* **Items listed in a dataset**:
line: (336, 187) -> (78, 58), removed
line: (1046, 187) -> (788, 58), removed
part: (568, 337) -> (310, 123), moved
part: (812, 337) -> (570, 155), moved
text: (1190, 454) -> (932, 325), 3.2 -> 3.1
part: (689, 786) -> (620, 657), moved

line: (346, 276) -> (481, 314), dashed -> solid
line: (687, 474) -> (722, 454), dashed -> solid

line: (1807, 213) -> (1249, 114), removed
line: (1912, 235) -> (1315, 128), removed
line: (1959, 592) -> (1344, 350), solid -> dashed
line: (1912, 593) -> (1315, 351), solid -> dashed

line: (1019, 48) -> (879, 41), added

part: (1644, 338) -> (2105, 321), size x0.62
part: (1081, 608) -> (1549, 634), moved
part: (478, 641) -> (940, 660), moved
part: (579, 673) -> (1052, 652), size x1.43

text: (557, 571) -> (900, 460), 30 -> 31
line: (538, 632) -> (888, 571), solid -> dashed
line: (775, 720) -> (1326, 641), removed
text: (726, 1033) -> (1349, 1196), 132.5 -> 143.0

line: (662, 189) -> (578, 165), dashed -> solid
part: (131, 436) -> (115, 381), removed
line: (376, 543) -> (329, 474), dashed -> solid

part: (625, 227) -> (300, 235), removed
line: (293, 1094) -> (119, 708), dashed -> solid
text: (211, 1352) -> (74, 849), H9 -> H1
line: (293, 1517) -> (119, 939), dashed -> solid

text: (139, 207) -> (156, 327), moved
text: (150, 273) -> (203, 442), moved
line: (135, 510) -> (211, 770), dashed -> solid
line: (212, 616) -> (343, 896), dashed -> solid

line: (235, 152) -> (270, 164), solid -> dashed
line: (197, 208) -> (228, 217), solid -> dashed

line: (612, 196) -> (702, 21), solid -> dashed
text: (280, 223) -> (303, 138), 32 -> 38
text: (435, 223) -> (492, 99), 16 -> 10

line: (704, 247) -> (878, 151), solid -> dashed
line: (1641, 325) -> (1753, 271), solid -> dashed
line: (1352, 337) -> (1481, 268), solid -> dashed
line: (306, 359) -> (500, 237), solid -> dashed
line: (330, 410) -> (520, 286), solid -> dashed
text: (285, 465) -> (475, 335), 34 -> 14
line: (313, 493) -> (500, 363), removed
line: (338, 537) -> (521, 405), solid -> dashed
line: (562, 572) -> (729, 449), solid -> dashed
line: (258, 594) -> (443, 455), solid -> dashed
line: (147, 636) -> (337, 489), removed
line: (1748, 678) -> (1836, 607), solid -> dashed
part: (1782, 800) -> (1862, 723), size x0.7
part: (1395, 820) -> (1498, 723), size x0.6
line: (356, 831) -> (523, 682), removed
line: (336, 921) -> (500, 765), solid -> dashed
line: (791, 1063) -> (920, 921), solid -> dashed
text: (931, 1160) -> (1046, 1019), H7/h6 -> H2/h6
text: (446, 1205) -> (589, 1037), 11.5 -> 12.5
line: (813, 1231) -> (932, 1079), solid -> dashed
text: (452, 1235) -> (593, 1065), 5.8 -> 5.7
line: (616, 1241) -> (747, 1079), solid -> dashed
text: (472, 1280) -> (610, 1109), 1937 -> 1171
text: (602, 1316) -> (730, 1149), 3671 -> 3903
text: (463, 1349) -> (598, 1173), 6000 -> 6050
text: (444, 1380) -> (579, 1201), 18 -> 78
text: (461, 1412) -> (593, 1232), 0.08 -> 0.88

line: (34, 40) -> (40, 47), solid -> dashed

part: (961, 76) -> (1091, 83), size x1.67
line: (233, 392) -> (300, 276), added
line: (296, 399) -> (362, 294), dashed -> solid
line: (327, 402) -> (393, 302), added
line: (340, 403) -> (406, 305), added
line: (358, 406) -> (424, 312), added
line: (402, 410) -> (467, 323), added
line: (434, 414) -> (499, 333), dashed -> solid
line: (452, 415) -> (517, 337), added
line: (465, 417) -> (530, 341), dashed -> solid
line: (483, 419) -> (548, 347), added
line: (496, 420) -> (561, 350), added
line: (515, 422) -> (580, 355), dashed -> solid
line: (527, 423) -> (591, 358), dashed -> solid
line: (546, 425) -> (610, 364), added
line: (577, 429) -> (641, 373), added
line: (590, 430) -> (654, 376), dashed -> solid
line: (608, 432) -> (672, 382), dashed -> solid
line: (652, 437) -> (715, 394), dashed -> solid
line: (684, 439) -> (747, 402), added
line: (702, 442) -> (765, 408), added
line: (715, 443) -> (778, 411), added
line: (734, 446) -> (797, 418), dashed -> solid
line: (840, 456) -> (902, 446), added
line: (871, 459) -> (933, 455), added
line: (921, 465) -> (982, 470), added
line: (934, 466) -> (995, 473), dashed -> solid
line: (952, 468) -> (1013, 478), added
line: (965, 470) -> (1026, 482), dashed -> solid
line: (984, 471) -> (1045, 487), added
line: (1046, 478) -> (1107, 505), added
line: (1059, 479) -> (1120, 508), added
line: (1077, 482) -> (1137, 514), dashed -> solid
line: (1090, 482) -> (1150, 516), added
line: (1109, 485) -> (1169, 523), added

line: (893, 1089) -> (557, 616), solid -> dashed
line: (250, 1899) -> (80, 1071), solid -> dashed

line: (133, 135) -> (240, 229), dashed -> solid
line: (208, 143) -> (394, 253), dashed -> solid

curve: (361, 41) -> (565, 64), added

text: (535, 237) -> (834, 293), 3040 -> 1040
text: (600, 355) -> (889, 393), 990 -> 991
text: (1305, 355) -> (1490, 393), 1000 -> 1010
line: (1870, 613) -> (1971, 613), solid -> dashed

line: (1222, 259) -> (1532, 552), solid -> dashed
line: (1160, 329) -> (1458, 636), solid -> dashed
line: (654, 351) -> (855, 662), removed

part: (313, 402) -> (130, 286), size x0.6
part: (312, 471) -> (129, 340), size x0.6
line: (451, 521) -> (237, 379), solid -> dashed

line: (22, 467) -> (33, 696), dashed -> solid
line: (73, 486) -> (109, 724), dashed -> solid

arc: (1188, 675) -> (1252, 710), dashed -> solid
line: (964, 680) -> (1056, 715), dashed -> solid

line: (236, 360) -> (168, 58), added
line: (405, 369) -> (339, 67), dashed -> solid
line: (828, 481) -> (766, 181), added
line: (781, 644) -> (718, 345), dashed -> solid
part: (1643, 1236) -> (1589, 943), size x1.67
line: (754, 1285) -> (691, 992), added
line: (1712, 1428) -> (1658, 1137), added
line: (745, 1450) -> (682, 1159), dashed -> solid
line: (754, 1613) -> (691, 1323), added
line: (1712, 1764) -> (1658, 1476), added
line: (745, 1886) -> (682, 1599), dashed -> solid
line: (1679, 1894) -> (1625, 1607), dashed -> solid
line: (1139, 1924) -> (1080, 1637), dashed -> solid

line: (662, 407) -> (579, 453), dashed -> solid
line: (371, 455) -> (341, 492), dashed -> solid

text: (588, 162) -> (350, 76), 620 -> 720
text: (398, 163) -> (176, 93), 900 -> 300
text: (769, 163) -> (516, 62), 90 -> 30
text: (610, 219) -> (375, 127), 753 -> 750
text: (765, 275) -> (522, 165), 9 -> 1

* **EXERCISE DIRECTIONS**: The response must consist solely of the lines from the top of the records through the line holding "part: (579, 673) -> (1052, 652), size x1.43", copied word for word.

* **SOLUTION FOR THIS TASK**:
line: (336, 187) -> (78, 58), removed
line: (1046, 187) -> (788, 58), removed
part: (568, 337) -> (310, 123), moved
part: (812, 337) -> (570, 155), moved
text: (1190, 454) -> (932, 325), 3.2 -> 3.1
part: (689, 786) -> (620, 657), moved

line: (346, 276) -> (481, 314), dashed -> solid
line: (687, 474) -> (722, 454), dashed -> solid

line: (1807, 213) -> (1249, 114), removed
line: (1912, 235) -> (1315, 128), removed
line: (1959, 592) -> (1344, 350), solid -> dashed
line: (1912, 593) -> (1315, 351), solid -> dashed

line: (1019, 48) -> (879, 41), added

part: (1644, 338) -> (2105, 321), size x0.62
part: (1081, 608) -> (1549, 634), moved
part: (478, 641) -> (940, 660), moved
part: (579, 673) -> (1052, 652), size x1.43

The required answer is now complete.